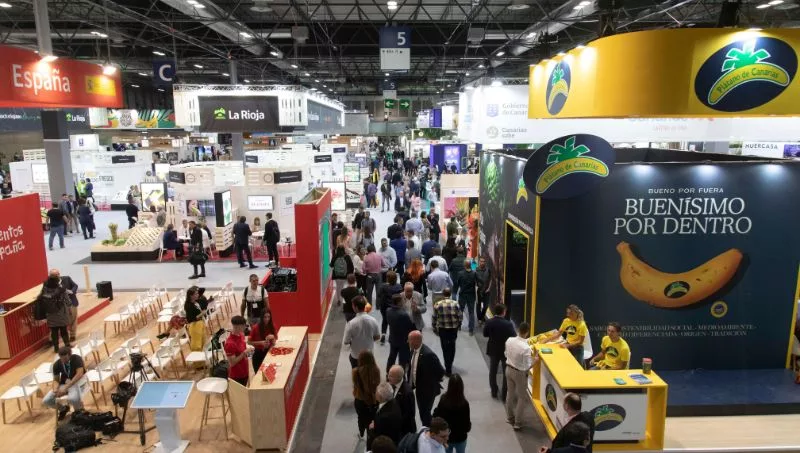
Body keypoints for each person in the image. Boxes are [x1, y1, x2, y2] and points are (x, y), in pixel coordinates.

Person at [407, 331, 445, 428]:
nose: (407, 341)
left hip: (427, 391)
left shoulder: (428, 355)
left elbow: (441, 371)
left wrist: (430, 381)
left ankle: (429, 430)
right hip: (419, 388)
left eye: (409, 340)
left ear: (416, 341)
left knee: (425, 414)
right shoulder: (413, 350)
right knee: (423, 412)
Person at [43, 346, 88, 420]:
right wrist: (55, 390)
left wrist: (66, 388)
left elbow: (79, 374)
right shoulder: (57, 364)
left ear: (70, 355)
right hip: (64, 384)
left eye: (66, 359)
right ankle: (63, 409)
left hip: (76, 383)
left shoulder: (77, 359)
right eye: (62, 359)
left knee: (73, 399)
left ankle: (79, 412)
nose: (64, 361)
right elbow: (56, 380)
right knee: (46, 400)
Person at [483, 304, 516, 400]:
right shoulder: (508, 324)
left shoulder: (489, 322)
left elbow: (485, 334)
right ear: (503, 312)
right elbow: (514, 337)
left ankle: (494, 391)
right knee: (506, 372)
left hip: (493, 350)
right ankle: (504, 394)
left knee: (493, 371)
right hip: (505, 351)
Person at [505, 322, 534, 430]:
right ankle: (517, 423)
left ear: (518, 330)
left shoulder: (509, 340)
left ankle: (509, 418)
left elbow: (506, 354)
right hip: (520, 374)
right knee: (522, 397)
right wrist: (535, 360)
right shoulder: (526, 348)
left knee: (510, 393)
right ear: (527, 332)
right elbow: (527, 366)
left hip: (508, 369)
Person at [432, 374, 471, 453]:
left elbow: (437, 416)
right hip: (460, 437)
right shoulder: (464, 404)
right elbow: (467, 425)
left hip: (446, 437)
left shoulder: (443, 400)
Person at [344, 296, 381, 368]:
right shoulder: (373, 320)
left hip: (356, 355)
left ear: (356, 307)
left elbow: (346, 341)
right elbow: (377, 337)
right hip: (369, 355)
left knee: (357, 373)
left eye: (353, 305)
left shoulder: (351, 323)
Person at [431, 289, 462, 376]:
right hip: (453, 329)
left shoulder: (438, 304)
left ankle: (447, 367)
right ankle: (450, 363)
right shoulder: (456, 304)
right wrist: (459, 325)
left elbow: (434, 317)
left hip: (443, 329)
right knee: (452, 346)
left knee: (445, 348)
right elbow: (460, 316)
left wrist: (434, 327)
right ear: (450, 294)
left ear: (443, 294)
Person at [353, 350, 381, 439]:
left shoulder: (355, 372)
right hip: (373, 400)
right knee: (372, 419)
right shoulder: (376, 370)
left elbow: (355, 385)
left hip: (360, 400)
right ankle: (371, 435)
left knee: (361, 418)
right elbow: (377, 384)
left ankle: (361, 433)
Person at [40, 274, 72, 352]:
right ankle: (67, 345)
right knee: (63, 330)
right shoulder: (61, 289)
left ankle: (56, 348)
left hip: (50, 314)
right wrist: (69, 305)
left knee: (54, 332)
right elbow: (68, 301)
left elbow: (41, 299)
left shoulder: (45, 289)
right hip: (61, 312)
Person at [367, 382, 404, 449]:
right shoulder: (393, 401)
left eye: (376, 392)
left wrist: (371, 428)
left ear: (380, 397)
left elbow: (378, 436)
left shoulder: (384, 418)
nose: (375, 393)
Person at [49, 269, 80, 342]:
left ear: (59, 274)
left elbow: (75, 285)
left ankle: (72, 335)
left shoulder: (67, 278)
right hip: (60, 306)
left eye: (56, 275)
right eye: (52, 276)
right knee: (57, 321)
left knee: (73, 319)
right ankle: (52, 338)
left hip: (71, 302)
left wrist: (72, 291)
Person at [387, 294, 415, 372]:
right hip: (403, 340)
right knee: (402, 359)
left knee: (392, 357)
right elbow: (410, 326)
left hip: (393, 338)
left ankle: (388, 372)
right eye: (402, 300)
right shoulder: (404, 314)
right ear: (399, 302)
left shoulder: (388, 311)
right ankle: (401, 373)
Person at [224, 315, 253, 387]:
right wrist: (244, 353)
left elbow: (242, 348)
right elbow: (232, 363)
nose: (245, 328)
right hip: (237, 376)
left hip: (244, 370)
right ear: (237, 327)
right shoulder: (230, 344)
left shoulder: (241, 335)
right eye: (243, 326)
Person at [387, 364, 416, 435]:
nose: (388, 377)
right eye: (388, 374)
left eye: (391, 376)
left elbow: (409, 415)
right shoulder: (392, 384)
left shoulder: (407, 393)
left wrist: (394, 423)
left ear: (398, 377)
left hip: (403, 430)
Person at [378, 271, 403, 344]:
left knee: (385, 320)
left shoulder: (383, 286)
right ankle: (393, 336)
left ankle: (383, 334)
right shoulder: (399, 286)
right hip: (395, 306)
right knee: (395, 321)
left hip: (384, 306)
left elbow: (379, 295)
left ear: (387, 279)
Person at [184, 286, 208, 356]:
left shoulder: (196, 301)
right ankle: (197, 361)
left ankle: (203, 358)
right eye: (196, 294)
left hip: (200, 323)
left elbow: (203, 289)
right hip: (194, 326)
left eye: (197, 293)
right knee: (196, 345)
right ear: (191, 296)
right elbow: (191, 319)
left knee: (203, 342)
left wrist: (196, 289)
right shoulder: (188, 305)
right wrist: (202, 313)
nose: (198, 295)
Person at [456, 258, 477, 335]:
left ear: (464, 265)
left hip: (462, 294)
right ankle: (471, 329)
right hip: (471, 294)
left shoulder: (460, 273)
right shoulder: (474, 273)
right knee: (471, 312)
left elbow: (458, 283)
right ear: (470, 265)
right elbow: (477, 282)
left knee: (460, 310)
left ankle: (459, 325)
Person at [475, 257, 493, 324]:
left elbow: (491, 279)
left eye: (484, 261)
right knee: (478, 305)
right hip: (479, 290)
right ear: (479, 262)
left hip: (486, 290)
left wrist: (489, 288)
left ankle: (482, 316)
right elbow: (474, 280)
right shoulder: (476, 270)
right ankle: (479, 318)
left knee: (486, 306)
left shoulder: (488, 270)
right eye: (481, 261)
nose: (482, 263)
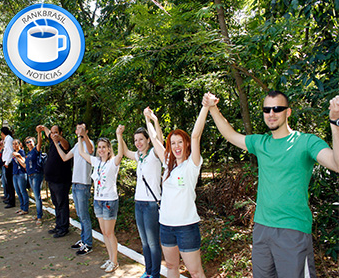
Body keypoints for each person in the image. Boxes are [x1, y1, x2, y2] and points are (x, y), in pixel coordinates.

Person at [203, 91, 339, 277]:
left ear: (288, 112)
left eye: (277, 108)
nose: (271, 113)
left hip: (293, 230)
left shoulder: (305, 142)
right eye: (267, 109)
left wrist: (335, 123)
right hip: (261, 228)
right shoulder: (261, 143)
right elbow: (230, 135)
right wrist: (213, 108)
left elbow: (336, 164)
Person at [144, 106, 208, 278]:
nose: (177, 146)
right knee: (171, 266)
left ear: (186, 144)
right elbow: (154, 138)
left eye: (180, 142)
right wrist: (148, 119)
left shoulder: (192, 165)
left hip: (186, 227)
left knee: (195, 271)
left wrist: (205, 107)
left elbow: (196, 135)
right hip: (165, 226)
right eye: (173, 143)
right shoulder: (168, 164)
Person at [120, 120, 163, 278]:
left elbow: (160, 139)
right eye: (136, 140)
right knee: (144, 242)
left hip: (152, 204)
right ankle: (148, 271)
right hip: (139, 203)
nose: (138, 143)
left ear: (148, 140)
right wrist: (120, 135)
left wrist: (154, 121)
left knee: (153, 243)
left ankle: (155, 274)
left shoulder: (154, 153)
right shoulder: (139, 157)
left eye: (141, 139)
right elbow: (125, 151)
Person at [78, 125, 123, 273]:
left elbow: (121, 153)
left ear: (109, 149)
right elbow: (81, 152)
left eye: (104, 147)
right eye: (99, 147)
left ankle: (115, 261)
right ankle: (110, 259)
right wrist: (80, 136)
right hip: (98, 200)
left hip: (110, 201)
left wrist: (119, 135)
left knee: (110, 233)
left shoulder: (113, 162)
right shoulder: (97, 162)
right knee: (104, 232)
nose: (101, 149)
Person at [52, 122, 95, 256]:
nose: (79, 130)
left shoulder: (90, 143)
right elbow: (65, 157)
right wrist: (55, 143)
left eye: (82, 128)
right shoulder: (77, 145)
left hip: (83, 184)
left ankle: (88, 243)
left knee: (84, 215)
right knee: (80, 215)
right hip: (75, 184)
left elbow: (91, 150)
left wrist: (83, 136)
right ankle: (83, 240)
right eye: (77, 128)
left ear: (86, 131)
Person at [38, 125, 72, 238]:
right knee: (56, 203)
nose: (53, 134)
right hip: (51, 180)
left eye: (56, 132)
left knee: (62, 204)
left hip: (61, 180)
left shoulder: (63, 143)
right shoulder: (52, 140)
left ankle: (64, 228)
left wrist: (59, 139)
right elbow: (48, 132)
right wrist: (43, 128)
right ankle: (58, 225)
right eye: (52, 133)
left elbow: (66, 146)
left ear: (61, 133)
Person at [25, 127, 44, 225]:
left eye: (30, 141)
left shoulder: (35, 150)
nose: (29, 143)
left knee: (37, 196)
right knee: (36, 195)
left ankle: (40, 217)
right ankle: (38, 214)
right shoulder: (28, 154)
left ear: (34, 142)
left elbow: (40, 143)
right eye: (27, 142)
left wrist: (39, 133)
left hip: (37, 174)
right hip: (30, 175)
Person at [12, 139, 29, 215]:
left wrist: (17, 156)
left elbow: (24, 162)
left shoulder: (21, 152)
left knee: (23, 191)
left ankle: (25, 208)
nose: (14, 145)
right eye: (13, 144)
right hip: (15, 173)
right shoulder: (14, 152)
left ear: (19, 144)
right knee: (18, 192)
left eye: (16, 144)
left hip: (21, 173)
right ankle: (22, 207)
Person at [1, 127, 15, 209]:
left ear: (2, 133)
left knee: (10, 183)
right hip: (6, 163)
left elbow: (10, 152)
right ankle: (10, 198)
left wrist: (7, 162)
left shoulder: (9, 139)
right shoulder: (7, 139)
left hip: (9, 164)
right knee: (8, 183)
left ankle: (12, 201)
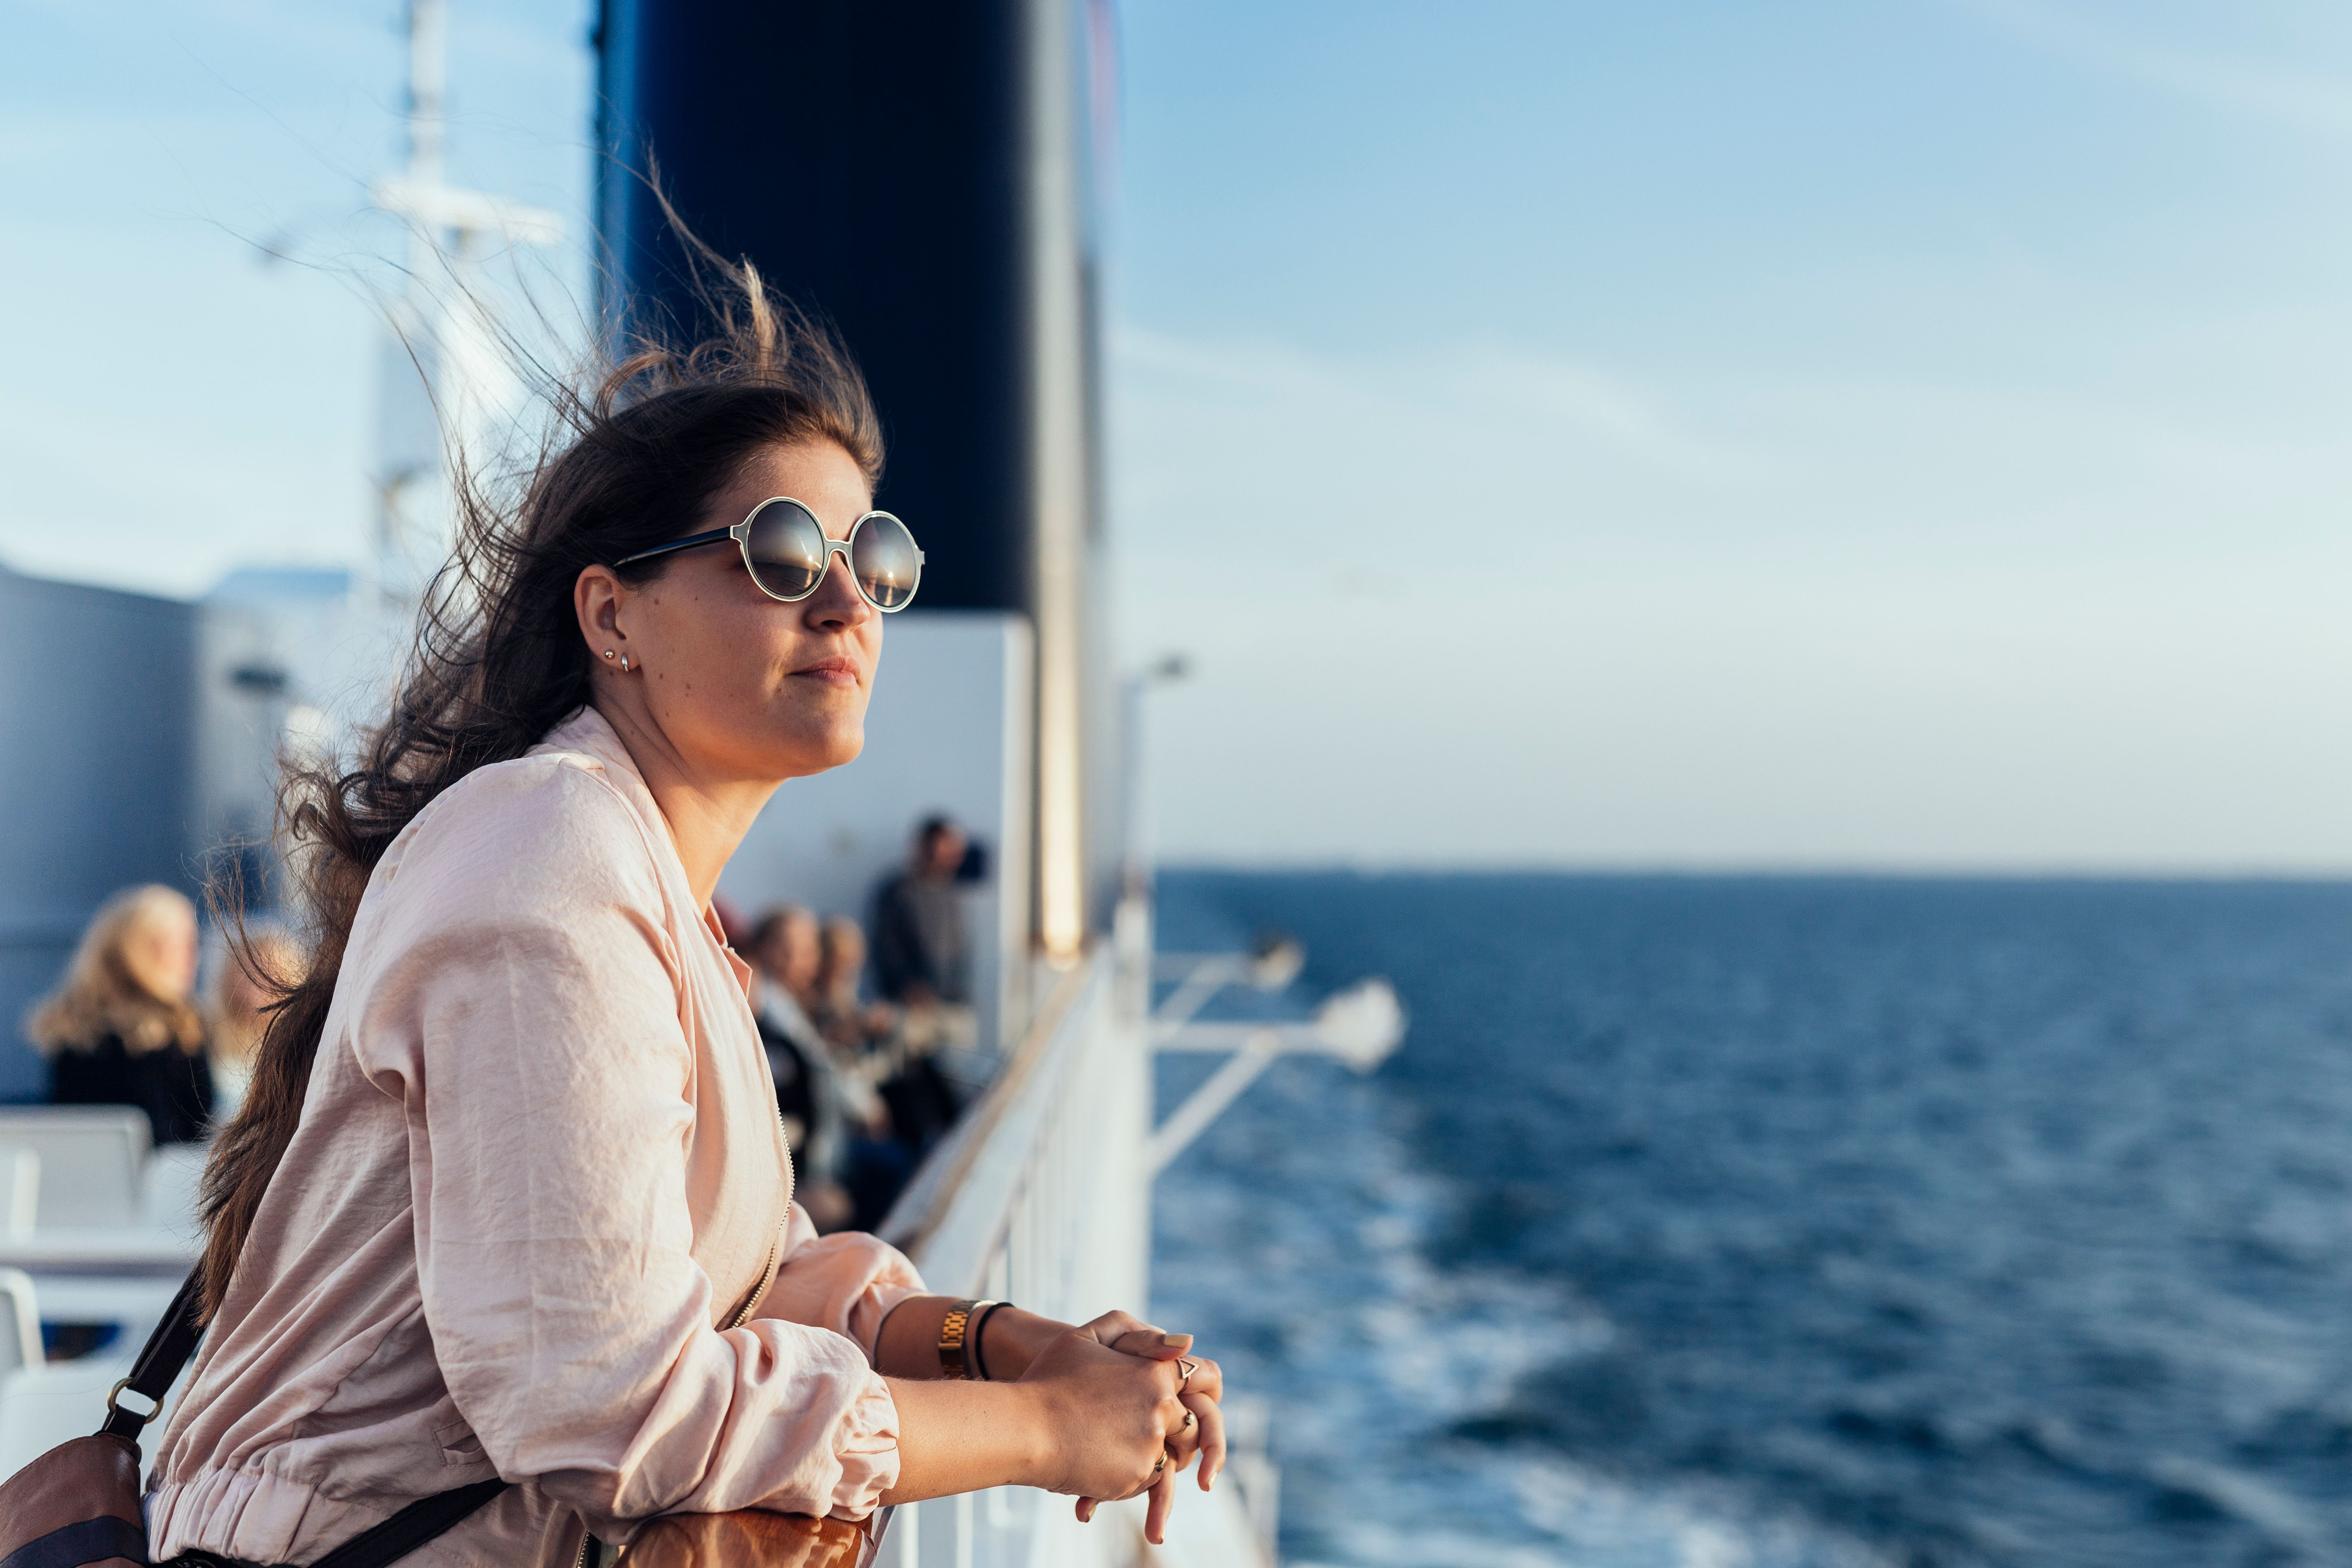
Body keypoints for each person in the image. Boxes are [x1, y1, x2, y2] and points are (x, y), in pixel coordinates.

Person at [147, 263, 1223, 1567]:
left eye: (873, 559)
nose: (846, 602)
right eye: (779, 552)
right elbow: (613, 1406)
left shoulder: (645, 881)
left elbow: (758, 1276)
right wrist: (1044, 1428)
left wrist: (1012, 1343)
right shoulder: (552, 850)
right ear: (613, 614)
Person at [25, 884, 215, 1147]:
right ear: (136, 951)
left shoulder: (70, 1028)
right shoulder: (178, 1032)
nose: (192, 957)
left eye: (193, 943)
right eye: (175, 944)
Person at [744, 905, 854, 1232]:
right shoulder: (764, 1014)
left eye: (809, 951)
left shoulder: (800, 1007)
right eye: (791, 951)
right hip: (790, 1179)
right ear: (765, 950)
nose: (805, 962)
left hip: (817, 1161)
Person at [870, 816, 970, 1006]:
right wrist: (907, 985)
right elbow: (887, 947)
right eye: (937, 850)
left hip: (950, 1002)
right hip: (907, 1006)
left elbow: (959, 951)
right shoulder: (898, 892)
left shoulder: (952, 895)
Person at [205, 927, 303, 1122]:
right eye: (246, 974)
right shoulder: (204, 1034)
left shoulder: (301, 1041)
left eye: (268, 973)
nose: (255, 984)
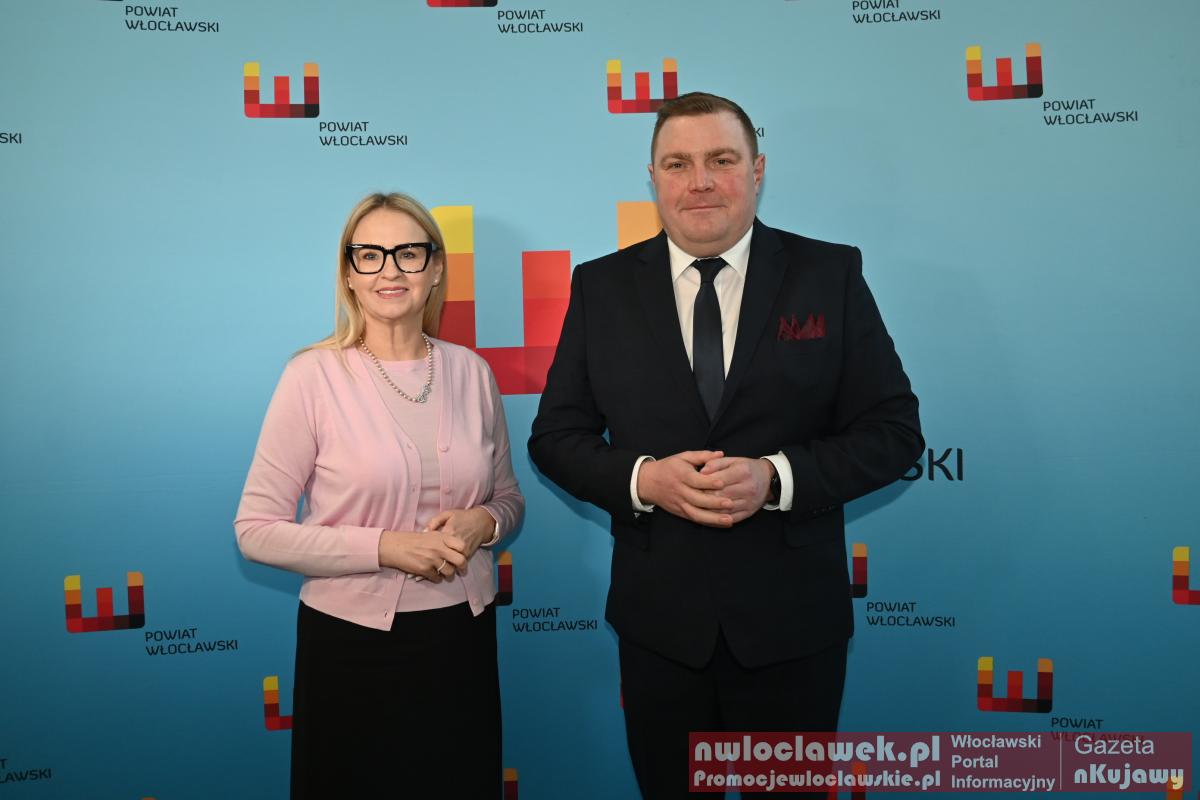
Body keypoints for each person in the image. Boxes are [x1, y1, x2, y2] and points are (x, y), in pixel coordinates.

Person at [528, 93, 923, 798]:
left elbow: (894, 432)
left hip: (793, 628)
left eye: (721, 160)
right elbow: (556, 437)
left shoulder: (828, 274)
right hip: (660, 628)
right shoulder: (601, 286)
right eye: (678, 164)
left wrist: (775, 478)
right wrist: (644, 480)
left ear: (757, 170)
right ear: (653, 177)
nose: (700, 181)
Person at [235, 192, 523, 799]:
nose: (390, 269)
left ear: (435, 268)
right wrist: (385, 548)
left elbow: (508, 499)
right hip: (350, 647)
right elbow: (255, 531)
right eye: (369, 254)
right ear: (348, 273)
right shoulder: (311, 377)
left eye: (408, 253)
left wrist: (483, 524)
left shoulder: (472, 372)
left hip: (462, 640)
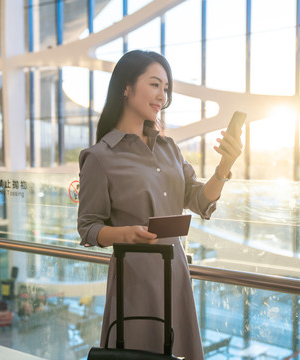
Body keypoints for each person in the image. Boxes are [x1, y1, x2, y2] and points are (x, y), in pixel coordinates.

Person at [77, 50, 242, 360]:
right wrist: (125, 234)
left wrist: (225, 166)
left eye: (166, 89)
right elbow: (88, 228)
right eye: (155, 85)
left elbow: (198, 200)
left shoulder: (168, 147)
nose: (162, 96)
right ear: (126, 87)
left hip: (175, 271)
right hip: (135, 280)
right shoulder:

━━━━━━━━━━━━━━━━

Exercise -> All lines above between those holding "left shoulder: (192, 165)" and "right shoulder: (139, 157)", inclusive, must be set down unchanged, and no other line may be included.

Written answer ->
left shoulder: (192, 165)
left hip: (186, 227)
left knee: (195, 271)
left wrist: (205, 107)
left elbow: (196, 135)
right hip: (165, 226)
right eye: (173, 143)
right shoulder: (168, 164)
Person at [120, 120, 163, 278]:
left elbow: (160, 139)
right eye: (136, 140)
right knee: (144, 242)
left hip: (152, 204)
right ankle: (148, 271)
right hip: (139, 203)
nose: (138, 143)
left ear: (148, 140)
right wrist: (120, 135)
left wrist: (154, 121)
left knee: (153, 243)
left ankle: (155, 274)
left shoulder: (154, 153)
right shoulder: (139, 157)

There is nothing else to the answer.